> _WORK ORDER_
Copy out the data below, all of it, exactly.

[EXTRACTED ENTRIES]

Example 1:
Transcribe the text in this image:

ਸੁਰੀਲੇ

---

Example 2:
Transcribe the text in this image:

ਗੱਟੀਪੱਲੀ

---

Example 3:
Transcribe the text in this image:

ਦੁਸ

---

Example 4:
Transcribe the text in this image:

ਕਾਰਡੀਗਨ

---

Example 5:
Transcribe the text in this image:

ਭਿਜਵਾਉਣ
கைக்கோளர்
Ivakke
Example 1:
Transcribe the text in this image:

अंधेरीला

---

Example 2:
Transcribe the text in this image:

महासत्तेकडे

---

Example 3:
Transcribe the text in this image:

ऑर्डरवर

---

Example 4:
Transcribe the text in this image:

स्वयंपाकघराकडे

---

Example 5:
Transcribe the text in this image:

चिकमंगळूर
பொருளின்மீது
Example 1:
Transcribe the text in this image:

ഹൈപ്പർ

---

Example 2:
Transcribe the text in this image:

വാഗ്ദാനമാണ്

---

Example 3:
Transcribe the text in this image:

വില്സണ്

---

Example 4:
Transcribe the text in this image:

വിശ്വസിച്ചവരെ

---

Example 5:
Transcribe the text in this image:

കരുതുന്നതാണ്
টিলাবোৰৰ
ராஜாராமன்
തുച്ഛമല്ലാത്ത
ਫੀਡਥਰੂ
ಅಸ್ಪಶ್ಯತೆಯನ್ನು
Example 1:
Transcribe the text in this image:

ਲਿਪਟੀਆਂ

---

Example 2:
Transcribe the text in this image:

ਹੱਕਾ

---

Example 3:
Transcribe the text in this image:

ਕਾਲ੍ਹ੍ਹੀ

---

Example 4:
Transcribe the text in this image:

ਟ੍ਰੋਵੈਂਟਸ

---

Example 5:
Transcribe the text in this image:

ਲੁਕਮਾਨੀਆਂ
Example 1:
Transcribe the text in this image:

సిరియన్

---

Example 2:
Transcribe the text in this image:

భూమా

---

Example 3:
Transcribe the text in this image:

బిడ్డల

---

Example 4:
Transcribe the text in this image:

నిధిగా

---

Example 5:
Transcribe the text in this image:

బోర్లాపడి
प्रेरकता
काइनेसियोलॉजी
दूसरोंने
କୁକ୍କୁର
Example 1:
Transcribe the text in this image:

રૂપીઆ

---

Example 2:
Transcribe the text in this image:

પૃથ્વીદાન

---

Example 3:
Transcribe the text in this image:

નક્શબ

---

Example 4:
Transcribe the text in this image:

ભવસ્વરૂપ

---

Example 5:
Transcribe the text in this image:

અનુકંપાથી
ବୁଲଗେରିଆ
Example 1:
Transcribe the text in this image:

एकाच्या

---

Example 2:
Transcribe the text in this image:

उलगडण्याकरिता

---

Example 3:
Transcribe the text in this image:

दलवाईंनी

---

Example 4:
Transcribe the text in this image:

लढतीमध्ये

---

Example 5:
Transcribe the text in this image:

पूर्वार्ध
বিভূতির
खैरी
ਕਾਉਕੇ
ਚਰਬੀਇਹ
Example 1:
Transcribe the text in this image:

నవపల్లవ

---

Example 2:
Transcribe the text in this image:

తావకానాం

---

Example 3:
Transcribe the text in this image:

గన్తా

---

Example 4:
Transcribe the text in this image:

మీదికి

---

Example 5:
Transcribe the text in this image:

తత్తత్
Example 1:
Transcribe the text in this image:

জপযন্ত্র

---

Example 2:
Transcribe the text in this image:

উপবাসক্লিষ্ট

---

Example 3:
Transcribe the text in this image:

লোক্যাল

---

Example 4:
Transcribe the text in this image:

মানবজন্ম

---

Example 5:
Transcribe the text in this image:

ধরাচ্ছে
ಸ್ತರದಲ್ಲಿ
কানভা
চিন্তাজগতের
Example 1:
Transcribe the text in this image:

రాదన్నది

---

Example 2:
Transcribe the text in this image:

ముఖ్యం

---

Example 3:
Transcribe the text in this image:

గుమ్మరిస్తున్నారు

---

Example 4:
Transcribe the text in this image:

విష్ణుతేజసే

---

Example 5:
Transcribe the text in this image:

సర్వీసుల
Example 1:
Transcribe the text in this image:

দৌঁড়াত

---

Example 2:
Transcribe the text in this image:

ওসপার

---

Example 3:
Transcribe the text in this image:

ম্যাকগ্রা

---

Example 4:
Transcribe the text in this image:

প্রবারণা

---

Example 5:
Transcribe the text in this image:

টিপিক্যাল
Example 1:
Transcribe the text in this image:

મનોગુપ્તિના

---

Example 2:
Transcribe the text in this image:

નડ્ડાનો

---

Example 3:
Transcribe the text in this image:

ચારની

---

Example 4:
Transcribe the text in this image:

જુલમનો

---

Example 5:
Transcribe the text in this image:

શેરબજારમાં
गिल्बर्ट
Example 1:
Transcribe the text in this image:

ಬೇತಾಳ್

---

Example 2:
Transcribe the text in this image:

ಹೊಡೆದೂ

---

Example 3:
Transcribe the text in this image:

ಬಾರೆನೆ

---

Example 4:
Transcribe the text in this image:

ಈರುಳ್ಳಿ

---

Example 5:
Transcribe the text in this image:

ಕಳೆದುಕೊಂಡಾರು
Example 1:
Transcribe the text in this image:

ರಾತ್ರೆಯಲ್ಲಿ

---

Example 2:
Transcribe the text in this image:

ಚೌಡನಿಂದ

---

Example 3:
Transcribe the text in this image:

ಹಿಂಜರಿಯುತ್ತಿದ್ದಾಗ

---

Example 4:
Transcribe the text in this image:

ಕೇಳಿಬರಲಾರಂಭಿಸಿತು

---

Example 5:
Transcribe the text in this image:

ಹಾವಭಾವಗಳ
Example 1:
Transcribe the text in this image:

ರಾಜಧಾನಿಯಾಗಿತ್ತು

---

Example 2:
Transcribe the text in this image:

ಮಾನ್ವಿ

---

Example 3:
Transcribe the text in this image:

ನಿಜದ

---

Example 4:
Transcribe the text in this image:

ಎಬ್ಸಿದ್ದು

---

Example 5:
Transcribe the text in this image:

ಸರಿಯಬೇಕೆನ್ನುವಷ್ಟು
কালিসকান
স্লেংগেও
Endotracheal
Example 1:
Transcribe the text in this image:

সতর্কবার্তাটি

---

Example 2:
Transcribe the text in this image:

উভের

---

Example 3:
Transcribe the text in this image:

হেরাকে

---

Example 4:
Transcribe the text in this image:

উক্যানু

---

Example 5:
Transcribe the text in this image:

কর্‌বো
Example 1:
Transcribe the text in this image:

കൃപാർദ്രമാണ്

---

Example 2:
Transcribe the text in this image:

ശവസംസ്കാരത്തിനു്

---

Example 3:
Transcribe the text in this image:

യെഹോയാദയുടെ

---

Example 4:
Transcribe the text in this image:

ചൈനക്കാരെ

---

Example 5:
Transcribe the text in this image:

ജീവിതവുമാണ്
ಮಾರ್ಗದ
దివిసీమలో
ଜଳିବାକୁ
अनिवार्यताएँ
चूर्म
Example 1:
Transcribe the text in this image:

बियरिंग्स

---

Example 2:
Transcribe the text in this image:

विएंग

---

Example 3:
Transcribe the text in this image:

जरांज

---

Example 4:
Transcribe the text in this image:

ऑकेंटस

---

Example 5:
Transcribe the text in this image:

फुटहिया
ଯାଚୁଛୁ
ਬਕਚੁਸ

[/EXTRACTED ENTRIES]

> _RESULT BELOW_
Example 1:
Transcribe the text in this image:

ਸੁਰੀਲੇ

---

Example 2:
Transcribe the text in this image:

ਗੱਟੀਪੱਲੀ

---

Example 3:
Transcribe the text in this image:

ਦੁਸ

---

Example 4:
Transcribe the text in this image:

ਕਾਰਡੀਗਨ

---

Example 5:
Transcribe the text in this image:

ਭਿਜਵਾਉਣ
கைக்கோளர்
Ivakke
Example 1:
Transcribe the text in this image:

अंधेरीला

---

Example 2:
Transcribe the text in this image:

महासत्तेकडे

---

Example 3:
Transcribe the text in this image:

ऑर्डरवर

---

Example 4:
Transcribe the text in this image:

स्वयंपाकघराकडे

---

Example 5:
Transcribe the text in this image:

चिकमंगळूर
பொருளின்மீது
Example 1:
Transcribe the text in this image:

ഹൈപ്പർ

---

Example 2:
Transcribe the text in this image:

വാഗ്ദാനമാണ്

---

Example 3:
Transcribe the text in this image:

വില്സണ്

---

Example 4:
Transcribe the text in this image:

വിശ്വസിച്ചവരെ

---

Example 5:
Transcribe the text in this image:

കരുതുന്നതാണ്
টিলাবোৰৰ
ராஜாராமன்
തുച്ഛമല്ലാത്ത
ਫੀਡਥਰੂ
ಅಸ್ಪಶ್ಯತೆಯನ್ನು
Example 1:
Transcribe the text in this image:

ਲਿਪਟੀਆਂ

---

Example 2:
Transcribe the text in this image:

ਹੱਕਾ

---

Example 3:
Transcribe the text in this image:

ਕਾਲ੍ਹ੍ਹੀ

---

Example 4:
Transcribe the text in this image:

ਟ੍ਰੋਵੈਂਟਸ

---

Example 5:
Transcribe the text in this image:

ਲੁਕਮਾਨੀਆਂ
Example 1:
Transcribe the text in this image:

సిరియన్

---

Example 2:
Transcribe the text in this image:

భూమా

---

Example 3:
Transcribe the text in this image:

బిడ్డల

---

Example 4:
Transcribe the text in this image:

నిధిగా

---

Example 5:
Transcribe the text in this image:

బోర్లాపడి
प्रेरकता
काइनेसियोलॉजी
दूसरोंने
କୁକ୍କୁର
Example 1:
Transcribe the text in this image:

રૂપીઆ

---

Example 2:
Transcribe the text in this image:

પૃથ્વીદાન

---

Example 3:
Transcribe the text in this image:

નક્શબ

---

Example 4:
Transcribe the text in this image:

ભવસ્વરૂપ

---

Example 5:
Transcribe the text in this image:

અનુકંપાથી
ବୁଲଗେରିଆ
Example 1:
Transcribe the text in this image:

एकाच्या

---

Example 2:
Transcribe the text in this image:

उलगडण्याकरिता

---

Example 3:
Transcribe the text in this image:

दलवाईंनी

---

Example 4:
Transcribe the text in this image:

लढतीमध्ये

---

Example 5:
Transcribe the text in this image:

पूर्वार्ध
বিভূতির
खैरी
ਕਾਉਕੇ
ਚਰਬੀਇਹ
Example 1:
Transcribe the text in this image:

నవపల్లవ

---

Example 2:
Transcribe the text in this image:

తావకానాం

---

Example 3:
Transcribe the text in this image:

గన్తా

---

Example 4:
Transcribe the text in this image:

మీదికి

---

Example 5:
Transcribe the text in this image:

తత్తత్
Example 1:
Transcribe the text in this image:

জপযন্ত্র

---

Example 2:
Transcribe the text in this image:

উপবাসক্লিষ্ট

---

Example 3:
Transcribe the text in this image:

লোক্যাল

---

Example 4:
Transcribe the text in this image:

মানবজন্ম

---

Example 5:
Transcribe the text in this image:

ধরাচ্ছে
ಸ್ತರದಲ್ಲಿ
কানভা
চিন্তাজগতের
Example 1:
Transcribe the text in this image:

రాదన్నది

---

Example 2:
Transcribe the text in this image:

ముఖ్యం

---

Example 3:
Transcribe the text in this image:

గుమ్మరిస్తున్నారు

---

Example 4:
Transcribe the text in this image:

విష్ణుతేజసే

---

Example 5:
Transcribe the text in this image:

సర్వీసుల
Example 1:
Transcribe the text in this image:

দৌঁড়াত

---

Example 2:
Transcribe the text in this image:

ওসপার

---

Example 3:
Transcribe the text in this image:

ম্যাকগ্রা

---

Example 4:
Transcribe the text in this image:

প্রবারণা

---

Example 5:
Transcribe the text in this image:

টিপিক্যাল
Example 1:
Transcribe the text in this image:

મનોગુપ્તિના

---

Example 2:
Transcribe the text in this image:

નડ્ડાનો

---

Example 3:
Transcribe the text in this image:

ચારની

---

Example 4:
Transcribe the text in this image:

જુલમનો

---

Example 5:
Transcribe the text in this image:

શેરબજારમાં
गिल्बर्ट
Example 1:
Transcribe the text in this image:

ಬೇತಾಳ್

---

Example 2:
Transcribe the text in this image:

ಹೊಡೆದೂ

---

Example 3:
Transcribe the text in this image:

ಬಾರೆನೆ

---

Example 4:
Transcribe the text in this image:

ಈರುಳ್ಳಿ

---

Example 5:
Transcribe the text in this image:

ಕಳೆದುಕೊಂಡಾರು
Example 1:
Transcribe the text in this image:

ರಾತ್ರೆಯಲ್ಲಿ

---

Example 2:
Transcribe the text in this image:

ಚೌಡನಿಂದ

---

Example 3:
Transcribe the text in this image:

ಹಿಂಜರಿಯುತ್ತಿದ್ದಾಗ

---

Example 4:
Transcribe the text in this image:

ಕೇಳಿಬರಲಾರಂಭಿಸಿತು

---

Example 5:
Transcribe the text in this image:

ಹಾವಭಾವಗಳ
Example 1:
Transcribe the text in this image:

ರಾಜಧಾನಿಯಾಗಿತ್ತು

---

Example 2:
Transcribe the text in this image:

ಮಾನ್ವಿ

---

Example 3:
Transcribe the text in this image:

ನಿಜದ

---

Example 4:
Transcribe the text in this image:

ಎಬ್ಸಿದ್ದು

---

Example 5:
Transcribe the text in this image:

ಸರಿಯಬೇಕೆನ್ನುವಷ್ಟು
কালিসকান
স্লেংগেও
Endotracheal
Example 1:
Transcribe the text in this image:

সতর্কবার্তাটি

---

Example 2:
Transcribe the text in this image:

উভের

---

Example 3:
Transcribe the text in this image:

হেরাকে

---

Example 4:
Transcribe the text in this image:

উক্যানু

---

Example 5:
Transcribe the text in this image:

কর্‌বো
Example 1:
Transcribe the text in this image:

കൃപാർദ്രമാണ്

---

Example 2:
Transcribe the text in this image:

ശവസംസ്കാരത്തിനു്

---

Example 3:
Transcribe the text in this image:

യെഹോയാദയുടെ

---

Example 4:
Transcribe the text in this image:

ചൈനക്കാരെ

---

Example 5:
Transcribe the text in this image:

ജീവിതവുമാണ്
ಮಾರ್ಗದ
దివిసీమలో
ଜଳିବାକୁ
अनिवार्यताएँ
चूर्म
Example 1:
Transcribe the text in this image:

बियरिंग्स

---

Example 2:
Transcribe the text in this image:

विएंग

---

Example 3:
Transcribe the text in this image:

जरांज

---

Example 4:
Transcribe the text in this image:

ऑकेंटस

---

Example 5:
Transcribe the text in this image:

फुटहिया
ଯାଚୁଛୁ
ਬਕਚੁਸ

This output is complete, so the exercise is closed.